- Theatrical release poster
- Directed by: Eric Small
- Written by: Eric Small
- Produced by: Tani Cohen; Eric Small;
- Starring: Armin Mueller-Stahl; Hayden Panettiere; Ryan Kelley; Kim Myers; George De La Peña; Michael Angarano; Peter Horton;
- Cinematography: Stephen M. Katz
- Edited by: Glenn Farr
- Music by: Luis Bacalov
- Production company: Bahr Productions Inc.
- Distributed by: Metro-Goldwyn-Mayer
- Release date: October 15, 2004;
- Running time: 99 minutes
- Country: United States
- Language: English

= The Dust Factory =

The Dust Factory is a 2004 film directed and written by Eric Small.

==Plot==
Ryan Flynn is a young boy who, traumatized by the death of his father, has not spoken aloud or exercised his imagination since. While on a walk with a friend, Ryan falls from a bridge and apparently drowns. He finds himself in a parallel universe called the Dust Factory, which houses all humans who are on the verge of death, but have yet to die. The Dust Factory's topography is immense, encompassing lakes, forests, mountains, and a wide field covered by dry grass. In the center of the Dust Factory is a circus pavilion whose Ringmaster is a figure of some authority and dread. Each person dwelling in the Dust Factory must enter the circus pavilion and make a leap (a literal leap of faith) across the arena into the arms of a trapeze artist to proceed into death or return to life. The latter decision occurs when a participant falls into the arena during the leap, leaving behind a pile of dust which marks the passage, gives the realm its name, and when disturbed allows the one doing so to enter a hidden chamber where they play a game of the individual's choosing against the Ringmaster. In the Factory, Ryan regains his voice and is reunited with his grandfather, whose alzheimer's disease has (in his real life) prevented him from communicating with his family. The grandfather, who is apparently knowledgeable about the inner workings of the Dust Factory, advises and tells him stories. The stories he tells, which outwardly appear to convey no obvious meaning, contain hidden parables that Ryan must solve. The theme of belief and hope versus cynicism or despair surfaces in relation to one of these.

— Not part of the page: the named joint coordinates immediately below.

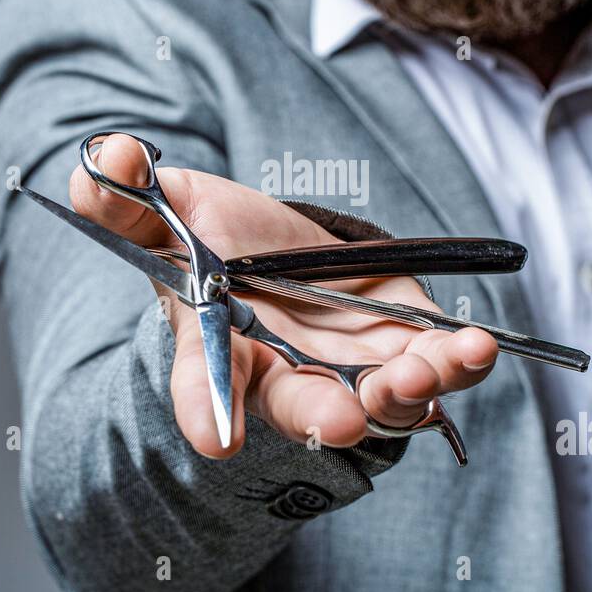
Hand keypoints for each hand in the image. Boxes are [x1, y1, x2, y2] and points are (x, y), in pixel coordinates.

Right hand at [70, 134, 498, 458]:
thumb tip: (114, 154)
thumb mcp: (164, 212)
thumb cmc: (211, 243)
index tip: (215, 438)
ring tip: (421, 370)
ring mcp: (355, 365)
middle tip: (342, 419)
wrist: (277, 251)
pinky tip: (477, 345)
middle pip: (307, 408)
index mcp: (219, 351)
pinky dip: (460, 360)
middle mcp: (289, 374)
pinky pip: (440, 361)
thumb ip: (128, 196)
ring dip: (407, 390)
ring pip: (385, 397)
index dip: (208, 411)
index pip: (206, 387)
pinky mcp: (408, 337)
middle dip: (325, 416)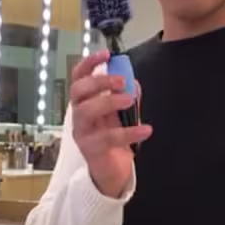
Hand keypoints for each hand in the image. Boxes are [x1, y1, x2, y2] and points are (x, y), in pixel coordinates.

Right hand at [70, 50, 152, 198]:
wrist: (112, 171)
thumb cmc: (114, 138)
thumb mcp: (122, 113)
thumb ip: (128, 96)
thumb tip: (134, 82)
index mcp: (85, 101)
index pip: (79, 77)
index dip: (89, 63)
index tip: (106, 54)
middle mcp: (79, 114)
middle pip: (78, 90)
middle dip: (100, 82)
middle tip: (122, 82)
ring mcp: (82, 132)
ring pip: (86, 111)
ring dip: (109, 102)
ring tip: (130, 102)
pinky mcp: (90, 149)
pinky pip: (108, 137)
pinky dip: (129, 132)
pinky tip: (145, 129)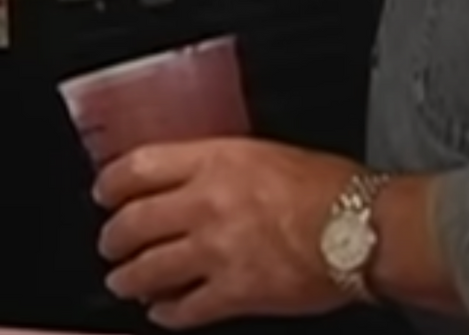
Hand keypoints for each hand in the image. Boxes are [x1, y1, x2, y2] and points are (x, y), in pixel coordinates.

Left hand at [94, 138, 362, 329]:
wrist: (365, 228)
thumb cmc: (331, 188)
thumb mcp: (264, 153)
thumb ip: (221, 165)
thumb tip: (195, 177)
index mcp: (213, 162)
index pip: (138, 167)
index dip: (111, 183)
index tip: (103, 193)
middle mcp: (205, 204)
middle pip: (134, 221)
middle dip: (112, 237)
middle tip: (108, 244)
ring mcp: (216, 250)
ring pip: (149, 268)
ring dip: (128, 278)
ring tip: (122, 282)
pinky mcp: (235, 292)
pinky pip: (186, 308)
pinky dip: (167, 314)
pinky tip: (162, 314)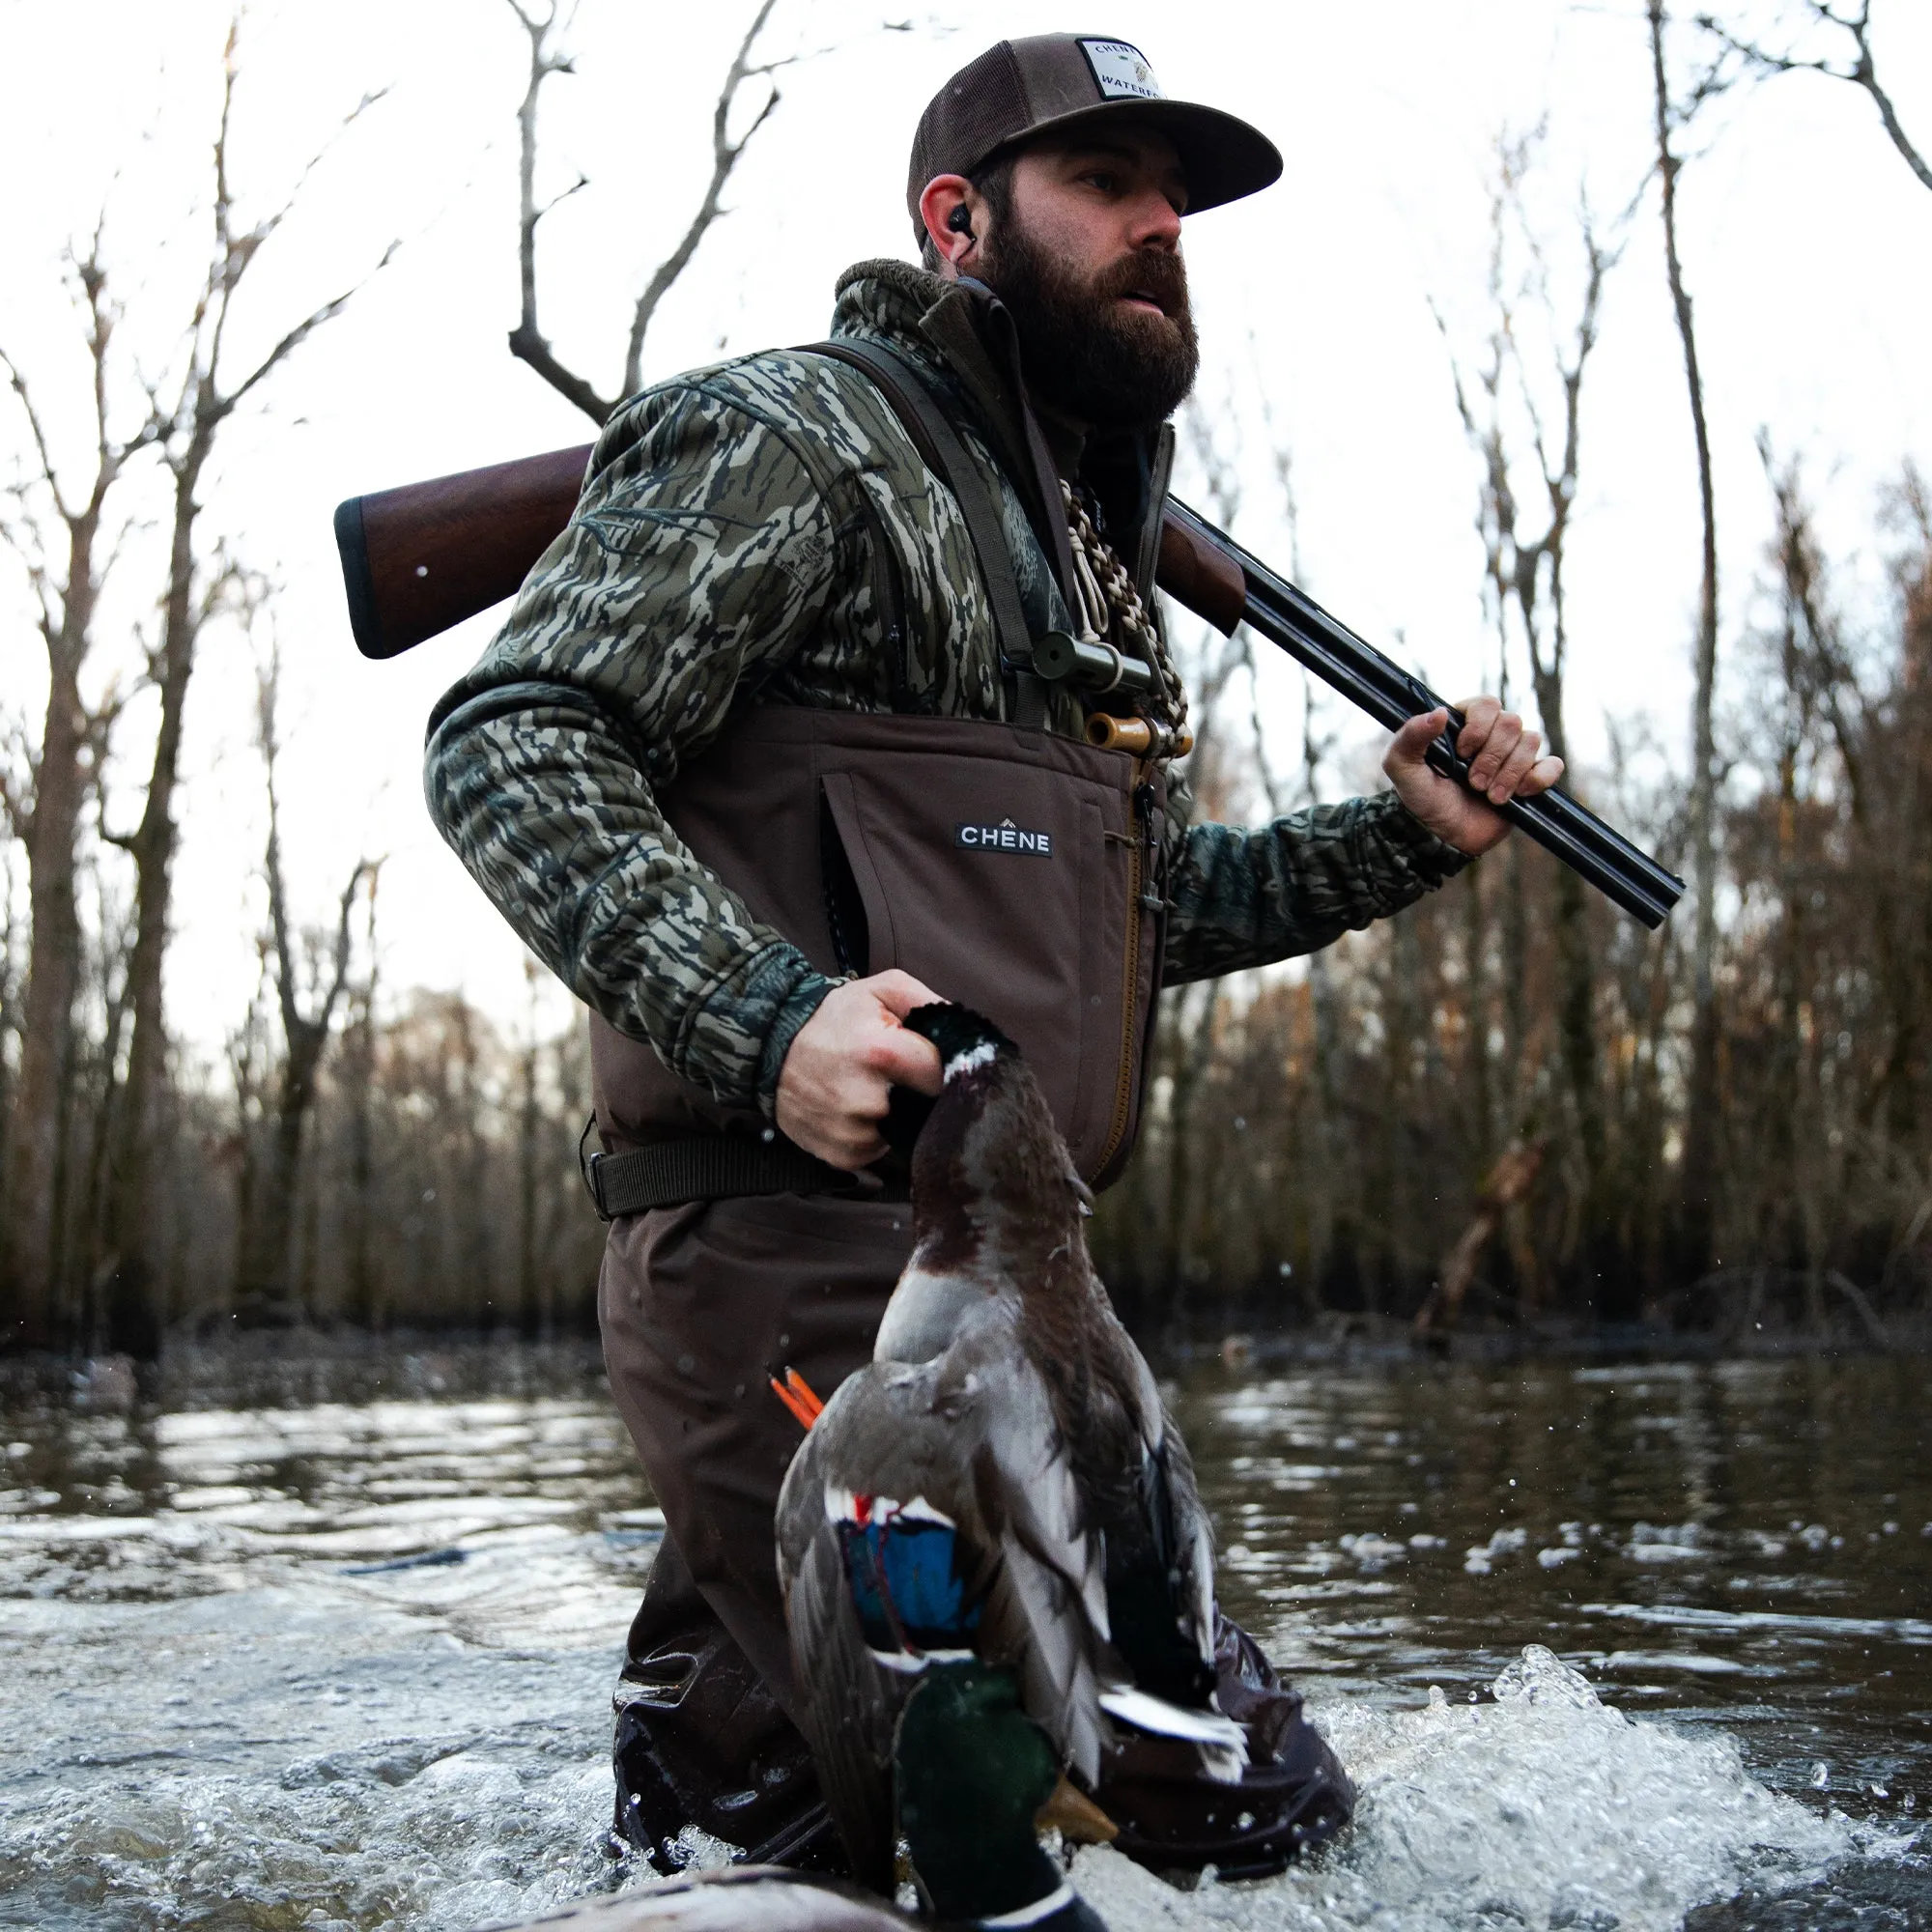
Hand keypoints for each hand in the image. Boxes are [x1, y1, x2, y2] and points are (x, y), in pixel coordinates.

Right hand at [776, 970, 944, 1170]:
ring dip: (899, 1115)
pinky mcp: (842, 1156)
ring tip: (876, 1091)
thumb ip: (928, 1001)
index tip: (937, 1063)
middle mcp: (868, 1100)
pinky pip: (880, 1150)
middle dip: (922, 1092)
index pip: (945, 1074)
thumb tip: (966, 1029)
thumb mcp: (879, 990)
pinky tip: (858, 1111)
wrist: (770, 1050)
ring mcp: (853, 1133)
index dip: (948, 1067)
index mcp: (882, 1053)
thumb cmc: (832, 1018)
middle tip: (904, 1076)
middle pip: (928, 1106)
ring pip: (905, 1131)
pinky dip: (876, 1134)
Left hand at [1383, 695, 1563, 856]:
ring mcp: (1513, 756)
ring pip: (1532, 741)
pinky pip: (1553, 765)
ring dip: (1510, 772)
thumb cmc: (1421, 798)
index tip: (1462, 753)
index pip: (1487, 704)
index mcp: (1464, 723)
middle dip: (1493, 757)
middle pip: (1512, 723)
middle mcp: (1491, 735)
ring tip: (1491, 796)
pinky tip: (1519, 794)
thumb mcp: (1401, 767)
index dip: (1479, 727)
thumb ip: (1410, 736)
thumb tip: (1439, 713)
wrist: (1441, 836)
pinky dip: (1539, 778)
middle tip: (1474, 783)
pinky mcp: (1531, 778)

Throughout the main body of the plot, Ryan spends a single endless day exploring the Dust Factory under weather conditions that are always favorable to wandering through the environments and marveling at natural beauty. He is guided by his grandfather and accompanied by a girl of his own age called Melanie Lewis, who has been in the Dust Factory for years, lacks any memory of her previous life, and lives under the illusion that the climate is of perpetual winter, despite the appearance to Ryan and the viewer of interminable summer. Melanie and Ryan, under the eye of Ryan's grandfather, become intimate friends. Their time is passed in an emotional atmosphere of joy and discovery, mitigated only by the influence of the mysterious Ringmaster, who interferes several times with their activity, and by Melanie's conflict with Ryan's grandfather, who wishes Ryan to make the leap across the arena and thereby contradicts Melanie's desire that all things remain as they are forever. Matters gradually reach a climax, after which Ryan's grandfather makes the leap and dies. Subsequently, against Melanie's wishes (who does not want to be left alone in the Dust Factory), Ryan makes the leap himself, but falls into the pile of dust and is sent back to life. Melanie then defies her own delusion of continual winter and makes the decision to determine her own fate.

Having returned to life, Ryan resurfaces from beneath the water and is rescued by his friend. Although he no longer has any conscious memory of the Dust Factory, it seems to be present in his subconscious, as implied by the facts that he has regained his voice, and a general feeling of joy in life. He subsequently encounters Melanie, who in real life has recovered from a cerebral aneurysm. Although neither Ryan or Melanie has any conscious memory of the other, they appear to subconsciously recognize each other.

==Cast==
- Armin Mueller-Stahl as Grandpa Randolph
- Hayden Panettiere as Melanie Lewis
- Ryan Kelley as Ryan Flynn
- Kim Myers as Angie Flynn
- George De La Peña as Ringmaster
- Michael Angarano as Rocky Mazzelli
- Peter Horton as Lionel

==Reception==
The film has a 9% rating on Rotten Tomatoes.

==Syndication==
It currently airs on The 3 on Epix and has also aired on MGM HD.